§ What you will do
Transcribe every record without leaving anything out or changing a word.

§ Data section

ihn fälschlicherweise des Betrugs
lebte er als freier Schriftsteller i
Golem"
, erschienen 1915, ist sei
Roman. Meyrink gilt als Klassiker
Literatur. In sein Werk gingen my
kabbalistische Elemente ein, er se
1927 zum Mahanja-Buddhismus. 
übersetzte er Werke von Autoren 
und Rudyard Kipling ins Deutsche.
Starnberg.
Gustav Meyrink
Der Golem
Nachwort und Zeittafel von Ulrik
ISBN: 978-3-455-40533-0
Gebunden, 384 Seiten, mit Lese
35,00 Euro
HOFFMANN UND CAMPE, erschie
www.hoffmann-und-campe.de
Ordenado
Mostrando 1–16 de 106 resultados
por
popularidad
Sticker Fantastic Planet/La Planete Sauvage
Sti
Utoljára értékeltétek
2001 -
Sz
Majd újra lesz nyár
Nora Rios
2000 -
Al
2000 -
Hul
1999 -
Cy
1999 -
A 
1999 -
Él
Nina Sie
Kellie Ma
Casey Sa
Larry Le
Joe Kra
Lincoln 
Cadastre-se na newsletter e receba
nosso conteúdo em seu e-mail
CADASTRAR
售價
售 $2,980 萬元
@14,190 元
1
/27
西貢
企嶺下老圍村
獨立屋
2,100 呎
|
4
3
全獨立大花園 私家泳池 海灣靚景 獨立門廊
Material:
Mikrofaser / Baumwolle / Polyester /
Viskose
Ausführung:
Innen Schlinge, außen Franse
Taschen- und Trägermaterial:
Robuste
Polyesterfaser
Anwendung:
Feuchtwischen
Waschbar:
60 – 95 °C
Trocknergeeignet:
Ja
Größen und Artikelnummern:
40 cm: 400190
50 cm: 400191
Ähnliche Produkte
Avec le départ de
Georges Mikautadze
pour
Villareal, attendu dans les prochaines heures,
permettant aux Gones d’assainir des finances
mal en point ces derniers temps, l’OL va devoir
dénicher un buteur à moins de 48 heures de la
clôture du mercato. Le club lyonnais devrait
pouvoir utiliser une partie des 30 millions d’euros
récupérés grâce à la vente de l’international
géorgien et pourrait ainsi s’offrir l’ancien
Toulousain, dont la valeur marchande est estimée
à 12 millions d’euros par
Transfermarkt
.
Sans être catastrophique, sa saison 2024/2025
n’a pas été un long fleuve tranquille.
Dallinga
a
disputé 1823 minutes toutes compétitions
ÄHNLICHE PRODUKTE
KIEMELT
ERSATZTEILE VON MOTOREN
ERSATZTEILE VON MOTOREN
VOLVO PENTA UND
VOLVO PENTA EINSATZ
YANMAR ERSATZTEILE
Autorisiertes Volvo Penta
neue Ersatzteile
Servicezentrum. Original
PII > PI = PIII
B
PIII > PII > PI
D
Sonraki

§ Answer box
ihn fälschlicherweise des Betrugs
lebte er als freier Schriftsteller i
Golem"
, erschienen 1915, ist sei
Roman. Meyrink gilt als Klassiker
Literatur. In sein Werk gingen my
kabbalistische Elemente ein, er se
1927 zum Mahanja-Buddhismus. 
übersetzte er Werke von Autoren 
und Rudyard Kipling ins Deutsche.
Starnberg.
Gustav Meyrink
Der Golem
Nachwort und Zeittafel von Ulrik
ISBN: 978-3-455-40533-0
Gebunden, 384 Seiten, mit Lese
35,00 Euro
HOFFMANN UND CAMPE, erschie
www.hoffmann-und-campe.de
Ordenado
Mostrando 1–16 de 106 resultados
por
popularidad
Sticker Fantastic Planet/La Planete Sauvage
Sti
Utoljára értékeltétek
2001 -
Sz
Majd újra lesz nyár
Nora Rios
2000 -
Al
2000 -
Hul
1999 -
Cy
1999 -
A 
1999 -
Él
Nina Sie
Kellie Ma
Casey Sa
Larry Le
Joe Kra
Lincoln 
Cadastre-se na newsletter e receba
nosso conteúdo em seu e-mail
CADASTRAR
售價
售 $2,980 萬元
@14,190 元
1
/27
西貢
企嶺下老圍村
獨立屋
2,100 呎
|
4
3
全獨立大花園 私家泳池 海灣靚景 獨立門廊
Material:
Mikrofaser / Baumwolle / Polyester /
Viskose
Ausführung:
Innen Schlinge, außen Franse
Taschen- und Trägermaterial:
Robuste
Polyesterfaser
Anwendung:
Feuchtwischen
Waschbar:
60 – 95 °C
Trocknergeeignet:
Ja
Größen und Artikelnummern:
40 cm: 400190
50 cm: 400191
Ähnliche Produkte
Avec le départ de
Georges Mikautadze
pour
Villareal, attendu dans les prochaines heures,
permettant aux Gones d’assainir des finances
mal en point ces derniers temps, l’OL va devoir
dénicher un buteur à moins de 48 heures de la
clôture du mercato. Le club lyonnais devrait
pouvoir utiliser une partie des 30 millions d’euros
récupérés grâce à la vente de l’international
géorgien et pourrait ainsi s’offrir l’ancien
Toulousain, dont la valeur marchande est estimée
à 12 millions d’euros par
Transfermarkt
.
Sans être catastrophique, sa saison 2024/2025
n’a pas été un long fleuve tranquille.
Dallinga
a
disputé 1823 minutes toutes compétitions
ÄHNLICHE PRODUKTE
KIEMELT
ERSATZTEILE VON MOTOREN
ERSATZTEILE VON MOTOREN
VOLVO PENTA UND
VOLVO PENTA EINSATZ
YANMAR ERSATZTEILE
Autorisiertes Volvo Penta
neue Ersatzteile
Servicezentrum. Original
PII > PI = PIII
B
PIII > PII > PI
D
Sonraki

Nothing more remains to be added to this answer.